I had to keep reminding myself while working on today’s page how important it was to the story.
This is the day that Alex really becomes a man. That he takes everything he’s learned. And decides…there’s something bigger…more important than him.
On a personal note. This is a bit autobiographical I guess.
I was just like Alex in many ways growing up. Cocky, always focusing on my own thing. I missed a lot of important events with my family because I was focused on my art, or whatever was on my radar at the time.
It wasn’t until I met Donna that my eyes were opened. I realized how selfish I was.
Suddenly…I saw my mom doing laundry. And wanted to help.
I wanted to help my sister in school.
It was as if I saw it all for the first time.
All because I had this wonderful girl in my life (she was 19…I was 20) and all I cared about was making her happy.
This is the path I wanted for Alex. His journey. It followed in many ways my own.
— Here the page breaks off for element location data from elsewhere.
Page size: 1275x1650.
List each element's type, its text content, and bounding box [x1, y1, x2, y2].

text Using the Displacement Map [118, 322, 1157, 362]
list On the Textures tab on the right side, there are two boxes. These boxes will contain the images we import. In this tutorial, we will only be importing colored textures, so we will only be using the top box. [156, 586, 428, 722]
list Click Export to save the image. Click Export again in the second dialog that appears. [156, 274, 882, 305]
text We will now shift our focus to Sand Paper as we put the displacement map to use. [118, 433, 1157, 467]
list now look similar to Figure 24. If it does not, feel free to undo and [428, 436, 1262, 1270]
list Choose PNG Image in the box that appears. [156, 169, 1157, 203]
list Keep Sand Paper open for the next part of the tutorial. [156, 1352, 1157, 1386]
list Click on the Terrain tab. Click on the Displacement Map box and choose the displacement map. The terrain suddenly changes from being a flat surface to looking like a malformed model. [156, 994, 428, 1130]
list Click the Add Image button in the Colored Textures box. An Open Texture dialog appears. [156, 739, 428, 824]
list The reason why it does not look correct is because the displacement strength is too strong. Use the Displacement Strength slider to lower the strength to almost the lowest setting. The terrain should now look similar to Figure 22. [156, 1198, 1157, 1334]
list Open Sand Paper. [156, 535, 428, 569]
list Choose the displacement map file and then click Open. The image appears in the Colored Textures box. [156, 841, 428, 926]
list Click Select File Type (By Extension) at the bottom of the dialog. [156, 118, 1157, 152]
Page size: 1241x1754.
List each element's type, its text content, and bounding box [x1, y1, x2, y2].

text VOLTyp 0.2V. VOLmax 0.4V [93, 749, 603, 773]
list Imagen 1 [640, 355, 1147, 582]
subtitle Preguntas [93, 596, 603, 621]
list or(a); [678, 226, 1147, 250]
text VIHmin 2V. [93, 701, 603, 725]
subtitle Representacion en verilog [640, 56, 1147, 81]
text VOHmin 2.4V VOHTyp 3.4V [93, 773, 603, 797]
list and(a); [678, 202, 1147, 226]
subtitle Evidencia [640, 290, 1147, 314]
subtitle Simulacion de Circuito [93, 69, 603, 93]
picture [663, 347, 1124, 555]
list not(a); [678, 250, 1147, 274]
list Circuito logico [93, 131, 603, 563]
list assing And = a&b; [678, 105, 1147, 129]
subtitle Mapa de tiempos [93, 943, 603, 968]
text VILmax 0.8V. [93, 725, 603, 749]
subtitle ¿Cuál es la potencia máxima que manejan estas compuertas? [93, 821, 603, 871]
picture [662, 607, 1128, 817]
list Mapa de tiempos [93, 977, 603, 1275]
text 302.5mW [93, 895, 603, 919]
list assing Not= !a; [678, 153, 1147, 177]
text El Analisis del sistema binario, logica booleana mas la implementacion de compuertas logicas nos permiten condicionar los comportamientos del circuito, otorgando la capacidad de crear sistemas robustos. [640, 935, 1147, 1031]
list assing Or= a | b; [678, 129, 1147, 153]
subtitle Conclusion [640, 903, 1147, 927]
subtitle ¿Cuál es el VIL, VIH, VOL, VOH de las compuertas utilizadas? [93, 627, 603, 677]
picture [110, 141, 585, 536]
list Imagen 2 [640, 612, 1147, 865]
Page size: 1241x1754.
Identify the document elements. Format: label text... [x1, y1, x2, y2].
And now. Alex can TRULY be more than he ever could alone. Because of the love of Nastajia.
Both his love for her…and the love she will return to him.
In many ways…I think that’s the only time a person feels “whole”.
Though a child’s love for their parent is pretty cool too.
But Alex is WAAAAAYYY far away from THAT type of love. TRUST me.
Anyways. I hope you’ve enjoyed this momentous page. And I hope my rambling didn’t do anything to diminish its importance.